A few months ago I started experimenting with Gemini as a PR reviewer in our main frontend repository. It can't approve PRs on its own, but it can leave comments and suggestions for developers to act on. The early feedback from the team was strong, so after reviewing enough examples myself, I enabled Gemini by default across all pull requests in all repositories.
During our yearly external penetration test, one finding pointed out that our OneTimePassword generator used C# Random, which isn't cryptographically secure. The fix looked straightforward: switch to a secure random generator. While reviewing that PR, Gemini flagged a long-standing bug in the surrounding code that human review had missed for ages.

The upper bound on Next(0, 9) is exclusive, so the OTP had only ever been built from digits 0-8. A single missing digit had been reducing entropy by 46% in production, and the cryptographic fix was about to ship the same off-by-one if Gemini hadn't caught it.
That's why I think AI reviews are genuinely useful. They catch the kind of thing busy human reviewers tend to miss.
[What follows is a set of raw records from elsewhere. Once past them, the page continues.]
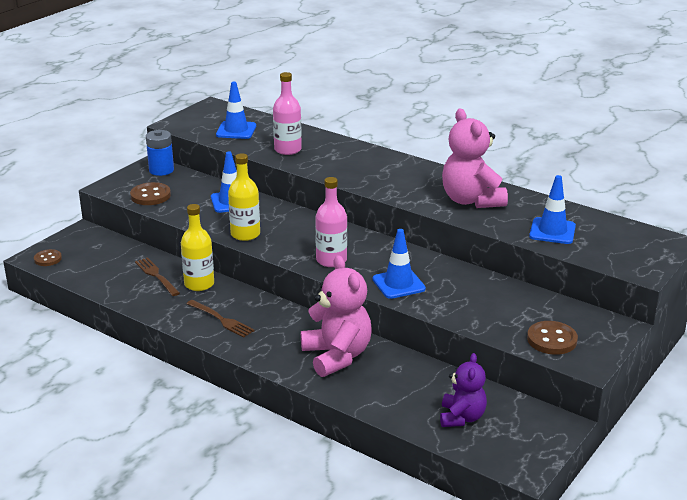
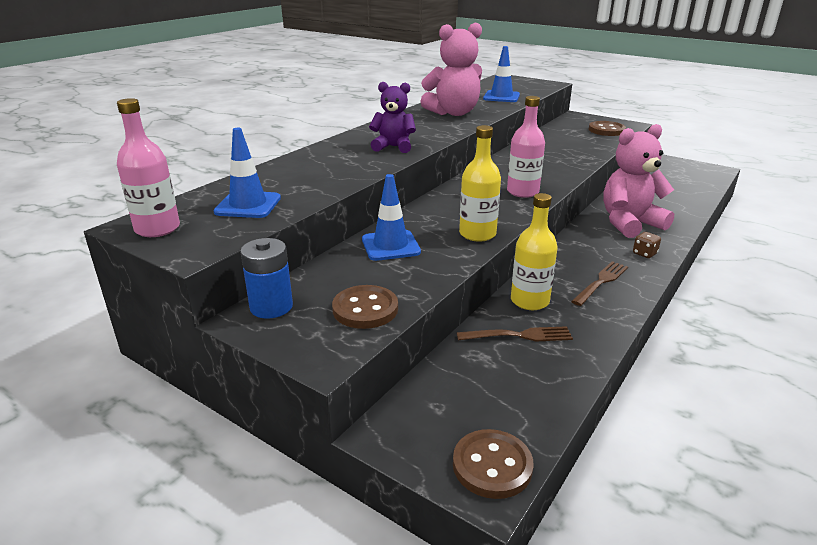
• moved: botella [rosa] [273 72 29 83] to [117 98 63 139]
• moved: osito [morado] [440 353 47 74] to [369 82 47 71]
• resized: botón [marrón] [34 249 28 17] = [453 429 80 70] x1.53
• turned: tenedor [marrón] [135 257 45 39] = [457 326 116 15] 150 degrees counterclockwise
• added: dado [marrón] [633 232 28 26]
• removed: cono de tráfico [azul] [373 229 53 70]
At the same time, we're in the middle of a major architecture redesign around users, organizations, and access rights. Instead of patching around old seams, we decided to use the moment to invest long term and move everything into a monorepo.
For our setup, that gives us shared models across publishers and consumers, better end-to-end traceability, and a much better local developer experience when we need multiple services and dependencies running together. It also gives AI agents full-system context instead of isolated service context, which makes reviews, refactors, and design suggestions much more accurate.
I think architecture decisions should account for AI as a first-class collaborator. Teams that treat AI as an architectural input will move faster and ship more reliably than the ones treating it like an editor plugin.